Hazine ve Maliye Bakanlığı, lüks araç alımlarını yakından incelemeye başladı. Bakan Mehmet Şimşek’in “Vergide adalet ve etkinliği artıracağız, çok kazanandan çok vergi alacağız” mesajı doğrultusunda, maliye müfettişleri vergi beyan etmeyen lüks araç sahiplerini mercek altına aldı. Özellikle 2022, 2023 ve 2024 model Porsche, Bentley, Ferrari, Lotus, Maserati, Mercedes (Maybach, G, S) ve BMW (740, I7) markalarındaki araçlar inceleme altında.
Kimler Hedefte?
Vergi müfettişleri, lüks araç sahiplerinin hangi gelirle bu araçları satın aldığını ve bu geliri beyan edip etmediklerini araştırıyor.
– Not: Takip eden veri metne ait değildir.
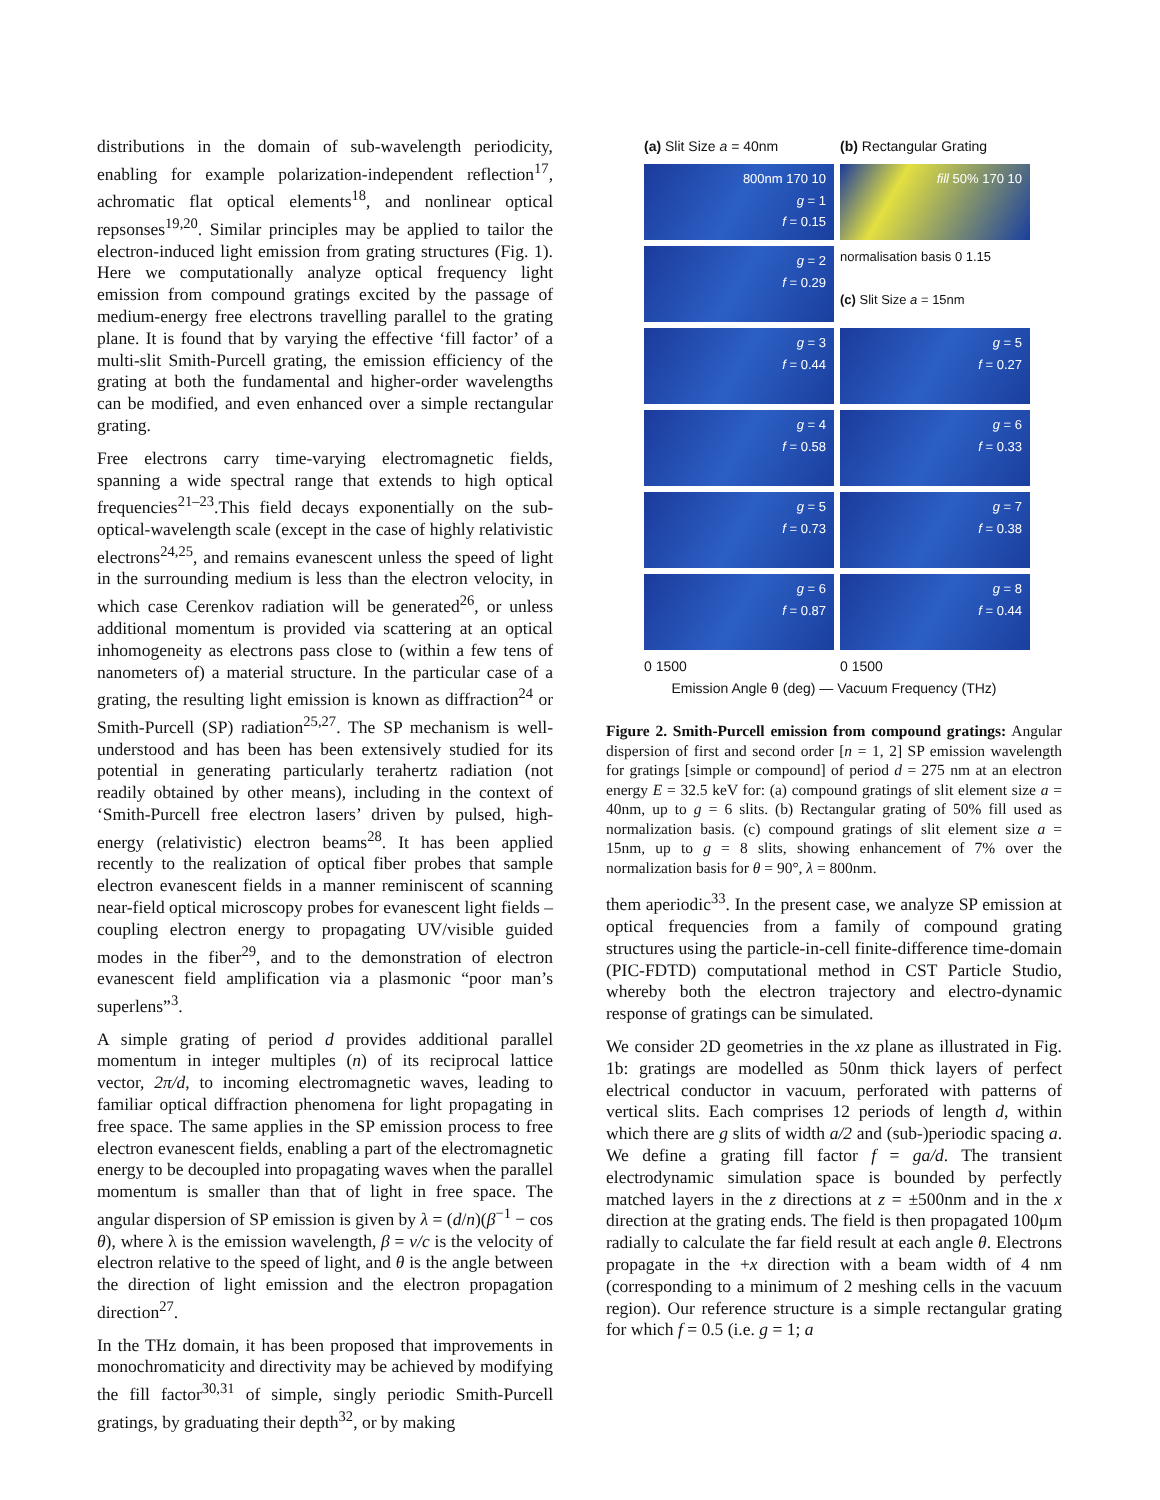distributions in the domain of sub-wavelength periodicity, enabling for example polarization-independent reflection<sup>17</sup>, achromatic flat optical elements<sup>18</sup>, and nonlinear optical repsonses<sup>19,20</sup>. Similar principles may be applied to tailor the electron-induced light emission from grating structures (Fig. 1). Here we computationally analyze optical frequency light emission from compound gratings excited by the passage of medium-energy free electrons travelling parallel to the grating plane. It is found that by varying the effective ‘fill factor’ of a multi-slit Smith-Purcell grating, the emission efficiency of the grating at both the fundamental and higher-order wavelengths can be modified, and even enhanced over a simple rectangular grating.
Free electrons carry time-varying electromagnetic fields, spanning a wide spectral range that extends to high optical frequencies<sup>21–23</sup>.This field decays exponentially on the sub-optical-wavelength scale (except in the case of highly relativistic electrons<sup>24,25</sup>, and remains evanescent unless the speed of light in the surrounding medium is less than the electron velocity, in which case Cerenkov radiation will be generated<sup>26</sup>, or unless additional momentum is provided via scattering at an optical inhomogeneity as electrons pass close to (within a few tens of nanometers of) a material structure. In the particular case of a grating, the resulting light emission is known as diffraction<sup>24</sup> or Smith-Purcell (SP) radiation<sup>25,27</sup>. The SP mechanism is well-understood and has been has been extensively studied for its potential in generating particularly terahertz radiation (not readily obtained by other means), including in the context of ‘Smith-Purcell free electron lasers’ driven by pulsed, high-energy (relativistic) electron beams<sup>28</sup>. It has been applied recently to the realization of optical fiber probes that sample electron evanescent fields in a manner reminiscent of scanning near-field optical microscopy probes for evanescent light fields – coupling electron energy to propagating UV/visible guided modes in the fiber<sup>29</sup>, and to the demonstration of electron evanescent field amplification via a plasmonic “poor man’s superlens”<sup>3</sup>.
A simple grating of period d provides additional parallel momentum in integer multiples (n) of its reciprocal lattice vector, 2π/d, to incoming electromagnetic waves, leading to familiar optical diffraction phenomena for light propagating in free space. The same applies in the SP emission process to free electron evanescent fields, enabling a part of the electromagnetic energy to be decoupled into propagating waves when the parallel momentum is smaller than that of light in free space. The angular dispersion of SP emission is given by λ = (d/n)(β<sup>−1</sup> − cos θ), where λ is the emission wavelength, β = v/c is the velocity of electron relative to the speed of light, and θ is the angle between the direction of light emission and the electron propagation direction<sup>27</sup>.
In the THz domain, it has been proposed that improvements in monochromaticity and directivity may be achieved by modifying the fill factor<sup>30,31</sup> of simple, singly periodic Smith-Purcell gratings, by graduating their depth<sup>32</sup>, or by making
(a) Slit Size a = 40nm
(b) Rectangular Grating
800nm 170 10
g = 1
f = 0.15
fill 50% 170 10
g = 2
f = 0.29
normalisation basis 0 1.15
(c) Slit Size a = 15nm
g = 3
f = 0.44
g = 5
f = 0.27
g = 4
f = 0.58
g = 6
f = 0.33
g = 5
f = 0.73
g = 7
f = 0.38
g = 6
f = 0.87
g = 8
f = 0.44
0 1500
0 1500
Emission Angle θ (deg) — Vacuum Frequency (THz)
Figure 2. Smith-Purcell emission from compound gratings: Angular dispersion of first and second order [n = 1, 2] SP emission wavelength for gratings [simple or compound] of period d = 275 nm at an electron energy E = 32.5 keV for: (a) compound gratings of slit element size a = 40nm, up to g = 6 slits. (b) Rectangular grating of 50% fill used as normalization basis. (c) compound gratings of slit element size a = 15nm, up to g = 8 slits, showing enhancement of 7% over the normalization basis for θ = 90°, λ = 800nm.
them aperiodic<sup>33</sup>. In the present case, we analyze SP emission at optical frequencies from a family of compound grating structures using the particle-in-cell finite-difference time-domain (PIC-FDTD) computational method in CST Particle Studio, whereby both the electron trajectory and electro-dynamic response of gratings can be simulated.
We consider 2D geometries in the xz plane as illustrated in Fig. 1b: gratings are modelled as 50nm thick layers of perfect electrical conductor in vacuum, perforated with patterns of vertical slits. Each comprises 12 periods of length d, within which there are g slits of width a/2 and (sub-)periodic spacing a. We define a grating fill factor f = ga/d. The transient electrodynamic simulation space is bounded by perfectly matched layers in the z directions at z = ±500nm and in the x direction at the grating ends. The field is then propagated 100μm radially to calculate the far field result at each angle θ. Electrons propagate in the +x direction with a beam width of 4 nm (corresponding to a minimum of 2 meshing cells in the vacuum region). Our reference structure is a simple rectangular grating for which f = 0.5 (i.e. g = 1; a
Yapılan çalışmalarda, 7 bin 885 lüks araç üzerinde inceleme yapılmış. Bu araçların çoğu, herhangi bir gelir beyanı yapmayan ya da şirketlerinde kar dağıtımı yapmayan mükellefler adına kayıtlı. Ayrıca, yaklaşık 3 bin aracın gerçek kişi üzerine kayıtlı olduğu ve bu kişilerin 2 bininin 7 bin şirkette ortaklığı olduğu belirlenmiş. Ancak bu şirketlerin sadece 300’ü 2022 ve 2023 yıllarında kar dağıtmış.
Öne Çıkan Vakalar
Bazı çarpıcı örnekler ise dikkat çekiyor. Şirket sahiplerinin 2023 yılında yüksek bedellerle Mercedes aldığı ancak şirketlerinin son iki dönemde sadece birkaç milyon lira kar elde ettiği ve kar dağıtımında bulunmadığı tespit edildi. Araç bedellerinin şirket banka hesaplarından ödendiği ancak kayıtlara yansımadığı belirlendi.
Başka bir örnekte ise gelir beyanında bulunmayan ve şirket ortaklığı olmayan kişilerin 27 milyon lira bedelle Bentley aldığı görüldü. Bu kişilerin hiçbir gelir kaynağı olmadığı belirtiliyor.
Ne Yapılacak?
Vergi müfettişleri, bu lüks araçların hangi gelirle alındığını belirleyecek ve bu gelirlerin vergilendirilmesini sağlayacak. Yasal bir gelir kaynağı tespit edilemeyen vakalarda kara para araştırması yapılacak. Hazine ve Maliye Bakanlığı, bu tür incelemeleri genişleterek ve daha sıkı denetimler gerçekleştirerek sürdürecek.
Maliye Bakanlığı’nın lüks araç sahiplerine yönelik bu denetimleri, vergi adaletini sağlamada önemli bir adım olarak değerlendiriliyor. Lüks araç alımlarında yasal gelir beyanı yapmayan kişilerin tespiti ve vergilendirilmesi, kayıt dışı ekonominin önüne geçmek açısından kritik bir öneme sahip. Bu tür önlemler, vergi adaletinin sağlanması ve vergi yükünün daha adil dağılması için atılan önemli bir adım olarak görülüyor. Ancak, uygulamanın etkinliği ve denetimlerin nasıl yürütüleceği, ilerleyen dönemlerde daha net bir şekilde ortaya çıkacak.